- **PROBLEM**
Copy the article on L1 transaction fees between "L1 blockchains find" and "eliminate this income.", inclusive, changing "arbitrage methods" to "workarounds".

This text is from: Pine Analytics
Translation|Odaily Planet Daily (@OdailyChina); Translator| Ethan (@ethanzhang_web 3)
Editor's note: In the past few years, the crypto market at one point believed that the revenue from transaction fees of L1 public chains was the core cash flow supporting token valuations. However, this research, using on-chain data, reveals a different fact: whether it is the congestion periods of Bitcoin, the DeFi and NFT peaks of Ethereum, or the memecoin frenzy of Solana, the prosperity of all transaction fees will eventually be compressed by innovation. The explosion of demand brings revenue peaks, and these peaks stimulate the emergence of alternatives, which systematically squeeze out profits. The compression of L1 value capture is not a cyclical phenomenon, but a structural result of open networks.
The market in 2026 no longer simply uses "transaction fee capture" to price L1. The price drives of ETH and SOL are transitioning from L1 fee logic to staking yields, ETF capital flows, RWA narratives, protocol upgrade expectations, and macro liquidity environments. The compression trend continues, but the pricing anchors have shifted. What really deserves consideration is not just whether transaction fees will continue to decline, but: When the market no longer prices L1 based on "on-chain profits", but instead uses "asset narratives" and "structural capital flows", is this new logic also fragile; and, when the narrative tide recedes, what kind of fundamental support will the prices return to.

L1 blockchains find it very difficult to sustainably and stably earn transaction fees in the scaling development phase. Every main source of revenue they have found—from transaction fees to MEV—will eventually be gradually dissipated by their users through various arbitrage methods. This is not due to any single chain not performing well, but rather an inherent characteristic of open, permissionless networks: as soon as L1's revenue from transaction fees reaches a certain scale, the parties involved in transactions will devise new methods to compress or even eliminate this income.

- **Collected data**

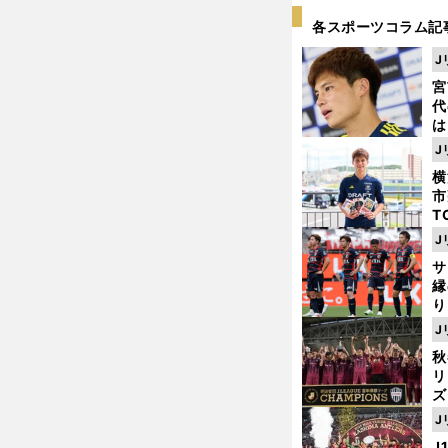
各スポーツコラム記
J
宮
代
は
が
J
日
横
た
市
T
K
J
級
サ
ャ
縁
り
開
J
見
秋
リ
ズ
J
を
J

- **TASK SOLUTION**
L1 blockchains find it very difficult to sustainably and stably earn transaction fees in the scaling development phase. Every main source of revenue they have found—from transaction fees to MEV—will eventually be gradually dissipated by their users through various workarounds. This is not due to any single chain not performing well, but rather an inherent characteristic of open, permissionless networks: as soon as L1's revenue from transaction fees reaches a certain scale, the parties involved in transactions will devise new methods to compress or even eliminate this income.